When I donned my striped flanelette sleeping shirt, hat and customary bouquet-garlique to climb the wooden staircase to Bedfordshire it was a nicely controlled 20°C in the main cabin and 15°C in my sleeping quarters. Twice in the night I awoke to tend to matters informal, so twice I took the opportunity to bung on a few lumps of the old coal.

How much coal did I use in the evening and overnight? Two-thirds of a regular bucket of smokeless briquettes and two minor log endings (as a treat when the stove looked about to fall asleep). That’s the most I’ve used so far this year. I somewhat unscientifically estimate that there are some four or five two-thirds-of-a-bucketful in a sack of coal, and a sack of coal costs about twelve quid from the marina’s chandlery. More scientific assesments will follow.

In the coming weeks a system will be in place to pipe warmed air from the stove area and fan it into the bathroom and into my cabin, thus upsetting the warm/not-so-warm status quo and evening out the gradient in the boat. The switch is in place, the wiring in place, all that is needed to to physically heft the necessary pipework.

Was my nose cold this morning? Nope. Was the fire still in? Absolutely, and very healthy it was too, waking itself fully to eat one of the aforesaid log ends and some more briquettes.


A wide circle of “no frost” can be seen around my roof ventilators, the frost here kept at bay by a slumbering Hutson.

I don’t think that my solar panels will be going anywhere very quickly today though, under a neat little layer of ice crystals…


The sheep in the field next the marina, however, are following their strict regime of perambulations. I do wonder whether they are puzzled by their breakfast arriving covered in frost, or whether it’s all part and parcel of ruminant life. Ooh, Marjorie – grass, my favourite food of all!


So what’s it like to wake up on a narrowboat, what’s it like for me to wake up on my narrowboat? Well, sort of magical, even in a marina. The boat dips and rises ever so slightly (in response to other boats moving) and the ropes creak a little. From my fleapit I can see the various LEDs of my machinery, all eagerly waiting for the day. My clothes are all hanging within arm’s reach and my “monster claw” slippers are right where my feet will land when I roll out of bed.

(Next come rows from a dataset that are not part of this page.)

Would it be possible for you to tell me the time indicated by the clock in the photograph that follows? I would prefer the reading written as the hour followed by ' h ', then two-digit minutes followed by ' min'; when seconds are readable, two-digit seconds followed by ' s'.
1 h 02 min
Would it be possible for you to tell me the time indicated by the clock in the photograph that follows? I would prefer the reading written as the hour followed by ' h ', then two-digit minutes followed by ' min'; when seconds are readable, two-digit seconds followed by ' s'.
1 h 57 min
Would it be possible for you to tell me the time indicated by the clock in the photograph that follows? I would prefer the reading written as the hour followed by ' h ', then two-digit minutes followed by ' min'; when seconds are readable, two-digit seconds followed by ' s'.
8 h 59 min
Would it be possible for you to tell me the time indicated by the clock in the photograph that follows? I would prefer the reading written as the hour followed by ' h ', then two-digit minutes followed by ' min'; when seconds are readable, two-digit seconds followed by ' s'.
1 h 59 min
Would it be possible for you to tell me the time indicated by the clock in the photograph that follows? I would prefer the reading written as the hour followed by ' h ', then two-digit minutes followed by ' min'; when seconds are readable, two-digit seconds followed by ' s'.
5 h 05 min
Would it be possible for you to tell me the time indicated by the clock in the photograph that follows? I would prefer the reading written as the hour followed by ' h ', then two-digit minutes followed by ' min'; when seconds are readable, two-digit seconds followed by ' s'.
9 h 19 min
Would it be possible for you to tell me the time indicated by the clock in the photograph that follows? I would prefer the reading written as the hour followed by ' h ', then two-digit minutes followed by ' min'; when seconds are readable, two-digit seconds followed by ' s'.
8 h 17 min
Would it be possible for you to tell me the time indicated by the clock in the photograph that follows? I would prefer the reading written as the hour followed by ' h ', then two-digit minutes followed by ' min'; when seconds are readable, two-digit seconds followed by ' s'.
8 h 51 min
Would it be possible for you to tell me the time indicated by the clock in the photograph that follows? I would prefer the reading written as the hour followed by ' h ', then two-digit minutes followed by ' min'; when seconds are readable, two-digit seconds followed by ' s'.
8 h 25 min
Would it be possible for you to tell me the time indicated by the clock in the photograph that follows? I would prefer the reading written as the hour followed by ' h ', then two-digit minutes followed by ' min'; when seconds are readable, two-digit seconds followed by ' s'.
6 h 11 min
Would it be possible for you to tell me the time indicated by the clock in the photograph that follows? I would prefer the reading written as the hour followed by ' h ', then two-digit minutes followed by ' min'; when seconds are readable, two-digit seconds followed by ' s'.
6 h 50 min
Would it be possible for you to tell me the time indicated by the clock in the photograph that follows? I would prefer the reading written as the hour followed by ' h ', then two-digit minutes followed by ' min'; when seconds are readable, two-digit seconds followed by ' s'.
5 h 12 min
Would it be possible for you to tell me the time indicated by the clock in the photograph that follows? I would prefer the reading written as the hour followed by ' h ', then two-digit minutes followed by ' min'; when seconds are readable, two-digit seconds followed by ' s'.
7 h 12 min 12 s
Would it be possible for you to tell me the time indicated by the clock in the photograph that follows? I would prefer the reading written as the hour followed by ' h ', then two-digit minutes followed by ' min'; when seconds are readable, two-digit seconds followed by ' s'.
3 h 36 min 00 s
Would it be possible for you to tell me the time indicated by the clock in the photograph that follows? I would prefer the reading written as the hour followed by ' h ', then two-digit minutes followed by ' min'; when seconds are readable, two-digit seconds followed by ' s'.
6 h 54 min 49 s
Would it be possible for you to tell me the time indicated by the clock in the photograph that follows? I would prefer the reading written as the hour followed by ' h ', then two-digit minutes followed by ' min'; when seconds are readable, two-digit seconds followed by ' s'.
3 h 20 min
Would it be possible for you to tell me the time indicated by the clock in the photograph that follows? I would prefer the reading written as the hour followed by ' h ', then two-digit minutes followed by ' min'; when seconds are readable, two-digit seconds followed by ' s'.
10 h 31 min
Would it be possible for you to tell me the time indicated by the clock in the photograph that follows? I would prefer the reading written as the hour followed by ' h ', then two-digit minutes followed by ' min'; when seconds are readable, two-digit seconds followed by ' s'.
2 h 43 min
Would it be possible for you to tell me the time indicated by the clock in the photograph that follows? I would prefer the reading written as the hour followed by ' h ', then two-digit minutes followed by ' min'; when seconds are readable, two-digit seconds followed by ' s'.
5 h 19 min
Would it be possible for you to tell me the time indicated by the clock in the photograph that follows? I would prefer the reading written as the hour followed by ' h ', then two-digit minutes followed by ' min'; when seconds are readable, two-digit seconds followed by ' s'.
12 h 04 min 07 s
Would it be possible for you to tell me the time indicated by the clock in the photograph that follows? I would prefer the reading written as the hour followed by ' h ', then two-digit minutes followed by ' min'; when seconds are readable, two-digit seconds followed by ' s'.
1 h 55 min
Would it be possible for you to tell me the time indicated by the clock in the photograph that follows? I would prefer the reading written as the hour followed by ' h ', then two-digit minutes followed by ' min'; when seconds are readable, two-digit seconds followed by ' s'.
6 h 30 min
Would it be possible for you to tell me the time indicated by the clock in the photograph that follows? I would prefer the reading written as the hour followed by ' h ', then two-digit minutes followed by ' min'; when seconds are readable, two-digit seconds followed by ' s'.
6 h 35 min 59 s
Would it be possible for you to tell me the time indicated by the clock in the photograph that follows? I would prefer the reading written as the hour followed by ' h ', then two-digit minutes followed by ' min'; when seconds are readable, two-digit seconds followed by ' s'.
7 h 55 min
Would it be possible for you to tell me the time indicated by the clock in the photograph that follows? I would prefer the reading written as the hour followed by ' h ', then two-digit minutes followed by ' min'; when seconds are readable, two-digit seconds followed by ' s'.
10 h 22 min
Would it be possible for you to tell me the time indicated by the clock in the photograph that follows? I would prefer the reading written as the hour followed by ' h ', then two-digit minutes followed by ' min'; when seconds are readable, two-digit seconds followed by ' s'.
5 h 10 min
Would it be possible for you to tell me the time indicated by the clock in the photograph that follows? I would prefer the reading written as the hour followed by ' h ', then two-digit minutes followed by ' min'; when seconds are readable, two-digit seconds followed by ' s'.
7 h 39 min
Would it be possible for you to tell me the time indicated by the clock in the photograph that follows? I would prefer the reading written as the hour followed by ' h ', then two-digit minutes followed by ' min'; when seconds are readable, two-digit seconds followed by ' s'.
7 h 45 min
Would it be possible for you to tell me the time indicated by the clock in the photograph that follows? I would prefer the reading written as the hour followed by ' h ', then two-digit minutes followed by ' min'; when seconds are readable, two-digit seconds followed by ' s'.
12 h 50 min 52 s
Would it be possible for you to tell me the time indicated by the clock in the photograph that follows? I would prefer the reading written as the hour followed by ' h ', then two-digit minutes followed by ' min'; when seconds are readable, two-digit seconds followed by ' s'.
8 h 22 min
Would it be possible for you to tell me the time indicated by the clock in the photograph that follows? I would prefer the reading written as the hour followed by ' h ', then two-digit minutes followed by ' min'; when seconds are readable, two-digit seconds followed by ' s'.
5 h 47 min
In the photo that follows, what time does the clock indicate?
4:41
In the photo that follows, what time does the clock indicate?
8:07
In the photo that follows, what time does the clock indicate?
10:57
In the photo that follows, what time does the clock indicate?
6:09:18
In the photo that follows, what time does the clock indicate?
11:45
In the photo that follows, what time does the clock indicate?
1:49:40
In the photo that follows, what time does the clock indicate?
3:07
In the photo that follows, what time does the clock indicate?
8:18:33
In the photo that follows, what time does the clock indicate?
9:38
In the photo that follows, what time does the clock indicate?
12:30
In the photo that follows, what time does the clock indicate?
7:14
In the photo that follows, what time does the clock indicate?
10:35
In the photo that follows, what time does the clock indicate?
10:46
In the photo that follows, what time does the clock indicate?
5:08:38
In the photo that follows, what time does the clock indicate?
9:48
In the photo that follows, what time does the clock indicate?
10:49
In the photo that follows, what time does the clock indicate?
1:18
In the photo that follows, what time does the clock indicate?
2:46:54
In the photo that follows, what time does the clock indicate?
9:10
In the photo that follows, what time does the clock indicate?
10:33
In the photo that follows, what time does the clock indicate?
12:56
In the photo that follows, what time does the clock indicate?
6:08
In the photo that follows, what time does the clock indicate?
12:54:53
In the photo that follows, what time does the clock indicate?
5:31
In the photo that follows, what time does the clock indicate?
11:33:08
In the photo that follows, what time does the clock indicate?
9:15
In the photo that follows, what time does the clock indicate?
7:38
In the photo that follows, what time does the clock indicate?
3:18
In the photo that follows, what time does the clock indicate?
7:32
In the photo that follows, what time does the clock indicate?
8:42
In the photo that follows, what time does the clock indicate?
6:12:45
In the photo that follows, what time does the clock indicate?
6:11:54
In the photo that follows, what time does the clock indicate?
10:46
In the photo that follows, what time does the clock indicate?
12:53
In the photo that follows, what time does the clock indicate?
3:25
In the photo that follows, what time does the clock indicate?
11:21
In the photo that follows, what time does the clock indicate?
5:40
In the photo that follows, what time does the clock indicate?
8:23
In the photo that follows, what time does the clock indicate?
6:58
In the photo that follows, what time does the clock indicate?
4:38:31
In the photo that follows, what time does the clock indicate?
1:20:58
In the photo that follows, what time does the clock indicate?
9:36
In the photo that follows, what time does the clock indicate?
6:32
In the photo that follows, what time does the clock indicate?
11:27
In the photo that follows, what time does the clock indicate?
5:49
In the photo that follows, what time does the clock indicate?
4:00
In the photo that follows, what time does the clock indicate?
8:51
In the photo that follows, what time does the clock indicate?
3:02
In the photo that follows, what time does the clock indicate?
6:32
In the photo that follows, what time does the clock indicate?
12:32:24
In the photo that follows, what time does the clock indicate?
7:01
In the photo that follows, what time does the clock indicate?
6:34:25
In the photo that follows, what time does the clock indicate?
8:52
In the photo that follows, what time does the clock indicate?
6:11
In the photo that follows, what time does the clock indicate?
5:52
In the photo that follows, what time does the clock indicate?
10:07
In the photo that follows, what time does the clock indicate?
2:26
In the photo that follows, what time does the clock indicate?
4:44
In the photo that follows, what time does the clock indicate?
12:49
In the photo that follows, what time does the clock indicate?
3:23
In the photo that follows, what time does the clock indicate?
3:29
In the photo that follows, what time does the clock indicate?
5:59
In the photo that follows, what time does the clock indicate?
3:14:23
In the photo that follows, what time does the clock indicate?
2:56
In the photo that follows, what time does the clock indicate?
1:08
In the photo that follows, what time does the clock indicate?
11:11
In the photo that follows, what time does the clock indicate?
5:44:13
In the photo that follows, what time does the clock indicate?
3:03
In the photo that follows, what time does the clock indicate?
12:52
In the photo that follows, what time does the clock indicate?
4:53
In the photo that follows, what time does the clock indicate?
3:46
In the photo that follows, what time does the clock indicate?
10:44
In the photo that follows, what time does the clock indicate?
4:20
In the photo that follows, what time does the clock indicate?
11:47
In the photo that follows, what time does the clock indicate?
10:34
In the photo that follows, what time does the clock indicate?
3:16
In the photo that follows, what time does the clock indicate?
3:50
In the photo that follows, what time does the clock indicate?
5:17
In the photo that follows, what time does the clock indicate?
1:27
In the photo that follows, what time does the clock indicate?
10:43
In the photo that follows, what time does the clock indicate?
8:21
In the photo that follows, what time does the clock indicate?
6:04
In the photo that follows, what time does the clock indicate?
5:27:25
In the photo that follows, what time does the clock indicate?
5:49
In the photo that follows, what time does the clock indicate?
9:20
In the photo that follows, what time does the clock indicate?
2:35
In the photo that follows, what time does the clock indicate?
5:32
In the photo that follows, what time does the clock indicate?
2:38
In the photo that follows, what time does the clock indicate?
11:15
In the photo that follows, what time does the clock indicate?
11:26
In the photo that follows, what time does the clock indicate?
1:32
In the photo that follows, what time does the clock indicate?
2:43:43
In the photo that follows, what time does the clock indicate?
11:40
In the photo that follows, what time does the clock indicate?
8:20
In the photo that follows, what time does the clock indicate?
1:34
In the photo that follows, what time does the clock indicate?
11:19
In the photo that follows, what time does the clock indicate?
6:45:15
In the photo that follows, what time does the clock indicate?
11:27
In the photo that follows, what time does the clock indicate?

The first task (as far as I know at the moment, I will doubtless learn other routines) is to shamble to the pointed end of the boat and tickle and cajole the overnight fire into something more enthusiastic. Then I shamble two-thirds of the way back to the blunted end and stick the kettle on the gas, select Machu Picchu or Kilimanjaro for the cafetière and decide between porridge or toast & marmalade. Once that is set in motion I journey the remaining ten feet to the electrical control panels, flick any necessary switches on or off, check the state of the battery bank charge (the Light Brigade, but they also run things other than lights), and mayhap crank up the sonic oscillators twelve more points. Running the evening laptop, lights and overnight refrigerator usually takes between 5% and 15% of capacity, depending upon whether I’ve also charged up torch/CD-player batteries et al and whether I’ve watched a DVD or boiled a (being lazy) electric kettle.

Once coffee has been enbrewinated I hook up the laptop to the interwebnets and check if there’s still an outside world, somewhere out there, and – these days – whether the Cold War III has been officially declared yet or not. Once the coffee has been delivered and eleventy-billion micrograms of caffeine are circulating in my system, that’s it, my day has been begun. Time to consult the jobs list.

A boat moored (long term) four or five down the pontoon is sending up his customary thick, black, oily smoke signals. Greek and Roman gods alone knows what he burns in there, but I have consulted my Mohican Smoke Signals For Beginners, and he seems to be saying “Cough, cough cough, cough cough cough…”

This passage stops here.